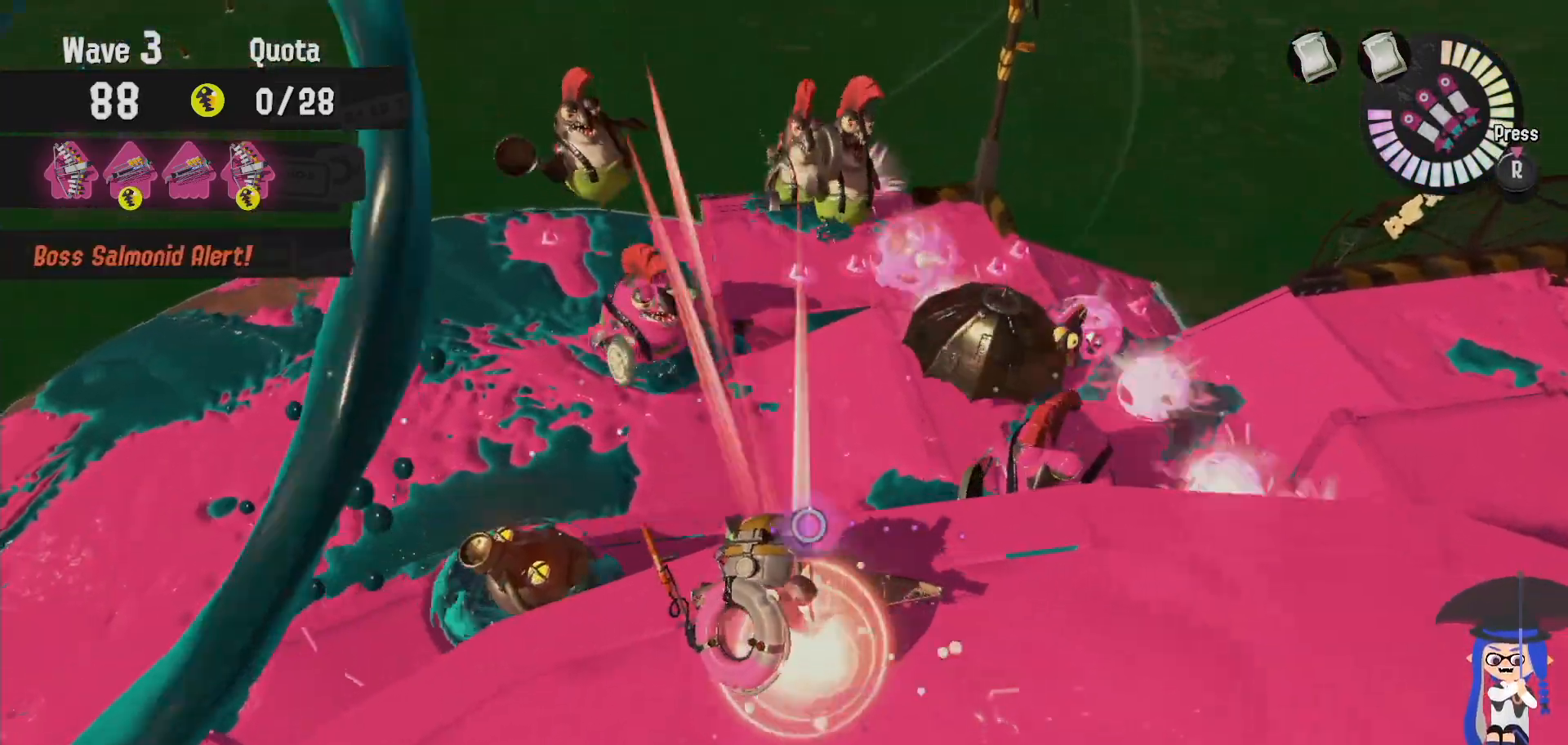
{"dt_ms": 500, "buttons": [], "left_stick": "up-left", "right_stick": "center"}
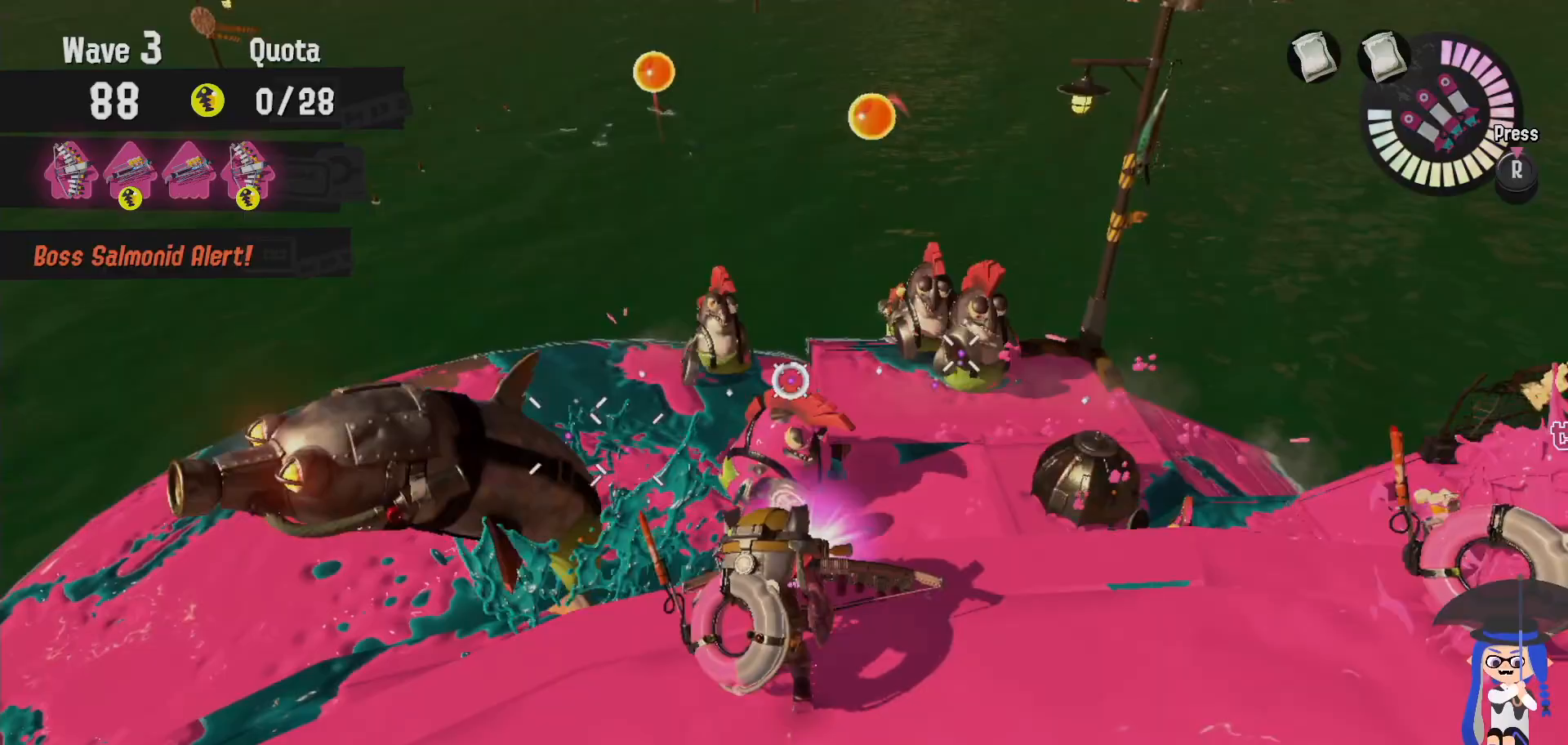
{"dt_ms": 500, "buttons": ["L2"], "left_stick": "down-left", "right_stick": "left", "events": [[83, "left_stick", "up-right"], [250, "left_stick", "down-right"], [317, "left_stick", "down"], [350, "L2", "down"], [350, "right_stick", "left"], [467, "left_stick", "down-left"]]}
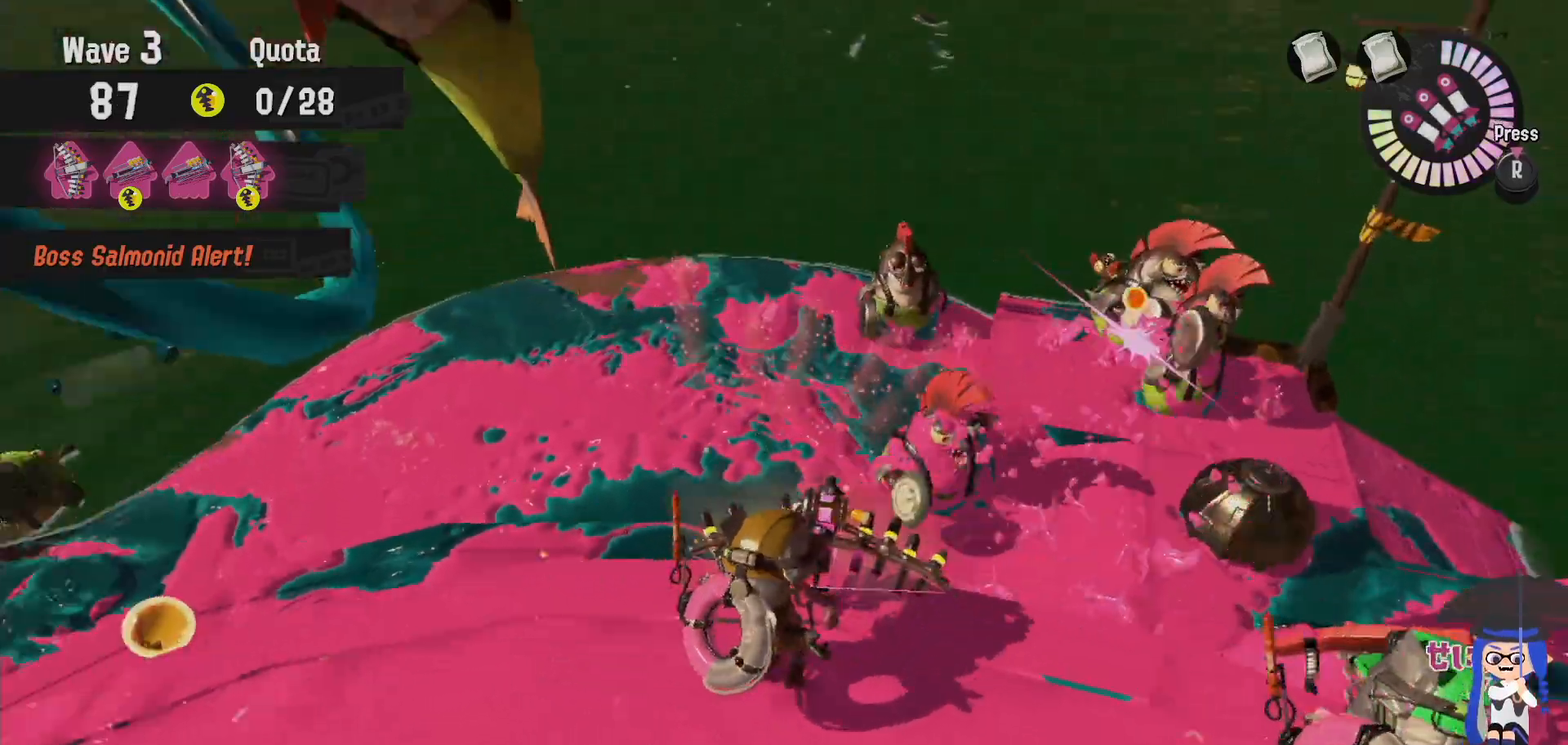
{"dt_ms": 500, "buttons": ["L2"], "left_stick": "up", "right_stick": "center", "events": [[67, "left_stick", "left"], [217, "left_stick", "up-left"], [267, "right_stick", "center"], [333, "left_stick", "up"]]}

Task requirements: Only the text of the listing above is wanted, transcribed exactly, without its images.

Answer box:
{"dt_ms": 500, "buttons": [], "left_stick": "up-left", "right_stick": "center"}
{"dt_ms": 500, "buttons": ["L2"], "left_stick": "down-left", "right_stick": "left", "events": [[83, "left_stick", "up-right"], [250, "left_stick", "down-right"], [317, "left_stick", "down"], [350, "L2", "down"], [350, "right_stick", "left"], [467, "left_stick", "down-left"]]}
{"dt_ms": 500, "buttons": ["L2"], "left_stick": "up", "right_stick": "center", "events": [[67, "left_stick", "left"], [217, "left_stick", "up-left"], [267, "right_stick", "center"], [333, "left_stick", "up"]]}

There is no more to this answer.